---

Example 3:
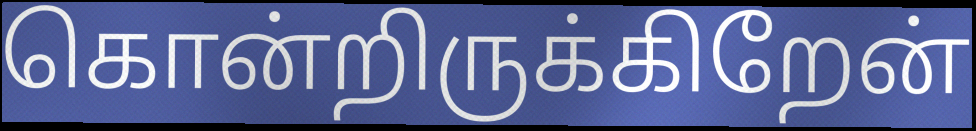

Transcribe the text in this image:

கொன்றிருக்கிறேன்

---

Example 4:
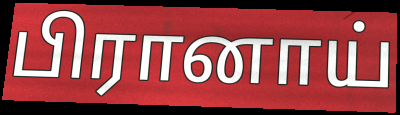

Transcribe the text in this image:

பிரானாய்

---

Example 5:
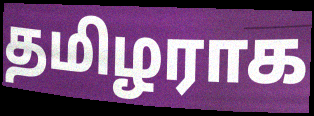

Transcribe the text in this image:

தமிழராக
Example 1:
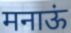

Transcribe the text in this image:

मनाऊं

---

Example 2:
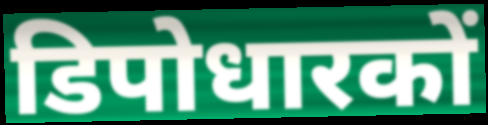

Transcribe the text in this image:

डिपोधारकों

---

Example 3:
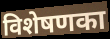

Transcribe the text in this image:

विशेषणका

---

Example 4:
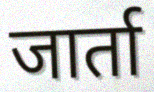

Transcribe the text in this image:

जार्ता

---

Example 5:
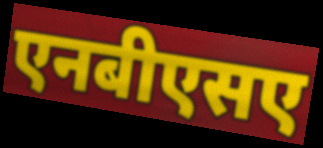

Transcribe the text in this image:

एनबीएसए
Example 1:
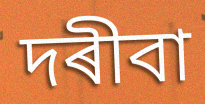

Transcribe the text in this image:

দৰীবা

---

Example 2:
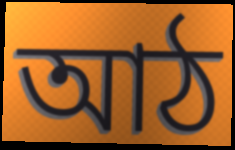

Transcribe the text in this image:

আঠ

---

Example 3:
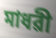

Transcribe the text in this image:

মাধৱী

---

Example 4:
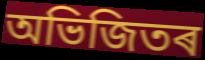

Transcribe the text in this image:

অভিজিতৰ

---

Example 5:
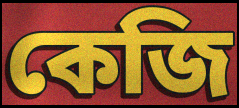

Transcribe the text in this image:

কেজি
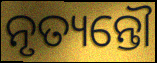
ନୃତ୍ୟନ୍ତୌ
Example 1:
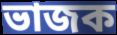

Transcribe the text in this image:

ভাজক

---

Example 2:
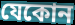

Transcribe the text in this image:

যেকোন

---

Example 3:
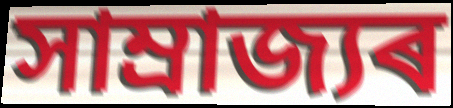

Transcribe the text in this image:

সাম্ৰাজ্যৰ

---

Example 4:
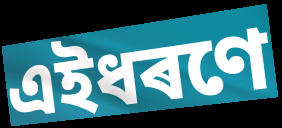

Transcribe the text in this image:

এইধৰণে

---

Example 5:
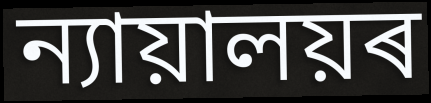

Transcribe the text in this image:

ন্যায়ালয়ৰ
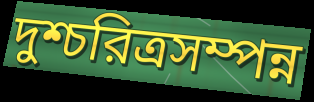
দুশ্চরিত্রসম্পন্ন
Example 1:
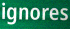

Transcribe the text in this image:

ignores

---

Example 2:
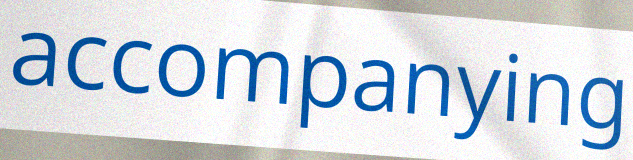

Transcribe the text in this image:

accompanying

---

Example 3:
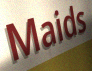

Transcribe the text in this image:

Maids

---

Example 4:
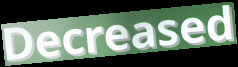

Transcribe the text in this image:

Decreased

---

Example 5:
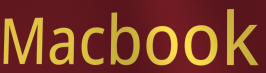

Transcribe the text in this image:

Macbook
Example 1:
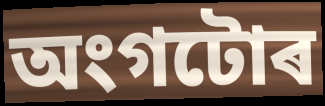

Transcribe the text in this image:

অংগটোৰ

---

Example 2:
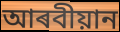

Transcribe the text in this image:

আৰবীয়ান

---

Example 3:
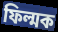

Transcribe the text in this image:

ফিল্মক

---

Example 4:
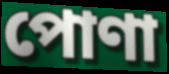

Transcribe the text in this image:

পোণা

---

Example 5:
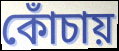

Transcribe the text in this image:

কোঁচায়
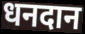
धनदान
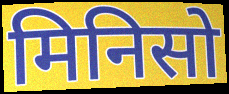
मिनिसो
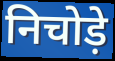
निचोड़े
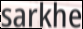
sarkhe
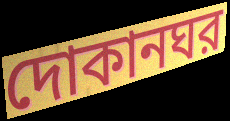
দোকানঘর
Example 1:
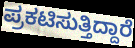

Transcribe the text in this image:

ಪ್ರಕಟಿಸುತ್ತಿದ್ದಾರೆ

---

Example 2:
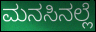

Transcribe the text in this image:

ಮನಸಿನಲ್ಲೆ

- [Exercise goal]:
Leaving each image aside, repeat the listing above exactly.

- [Answer to this task]:
---

Example 3:

Transcribe the text in this image:

கொன்றிருக்கிறேன்

---

Example 4:

Transcribe the text in this image:

பிரானாய்

---

Example 5:

Transcribe the text in this image:

தமிழராக
Example 1:

Transcribe the text in this image:

मनाऊं

---

Example 2:

Transcribe the text in this image:

डिपोधारकों

---

Example 3:

Transcribe the text in this image:

विशेषणका

---

Example 4:

Transcribe the text in this image:

जार्ता

---

Example 5:

Transcribe the text in this image:

एनबीएसए
Example 1:

Transcribe the text in this image:

দৰীবা

---

Example 2:

Transcribe the text in this image:

আঠ

---

Example 3:

Transcribe the text in this image:

মাধৱী

---

Example 4:

Transcribe the text in this image:

অভিজিতৰ

---

Example 5:

Transcribe the text in this image:

কেজি
ନୃତ୍ୟନ୍ତୌ
Example 1:

Transcribe the text in this image:

ভাজক

---

Example 2:

Transcribe the text in this image:

যেকোন

---

Example 3:

Transcribe the text in this image:

সাম্ৰাজ্যৰ

---

Example 4:

Transcribe the text in this image:

এইধৰণে

---

Example 5:

Transcribe the text in this image:

ন্যায়ালয়ৰ
দুশ্চরিত্রসম্পন্ন
Example 1:

Transcribe the text in this image:

ignores

---

Example 2:

Transcribe the text in this image:

accompanying

---

Example 3:

Transcribe the text in this image:

Maids

---

Example 4:

Transcribe the text in this image:

Decreased

---

Example 5:

Transcribe the text in this image:

Macbook
Example 1:

Transcribe the text in this image:

অংগটোৰ

---

Example 2:

Transcribe the text in this image:

আৰবীয়ান

---

Example 3:

Transcribe the text in this image:

ফিল্মক

---

Example 4:

Transcribe the text in this image:

পোণা

---

Example 5:

Transcribe the text in this image:

কোঁচায়
धनदान
मिनिसो
निचोड़े
sarkhe
দোকানঘর
Example 1:

Transcribe the text in this image:

ಪ್ರಕಟಿಸುತ್ತಿದ್ದಾರೆ

---

Example 2:

Transcribe the text in this image:

ಮನಸಿನಲ್ಲೆ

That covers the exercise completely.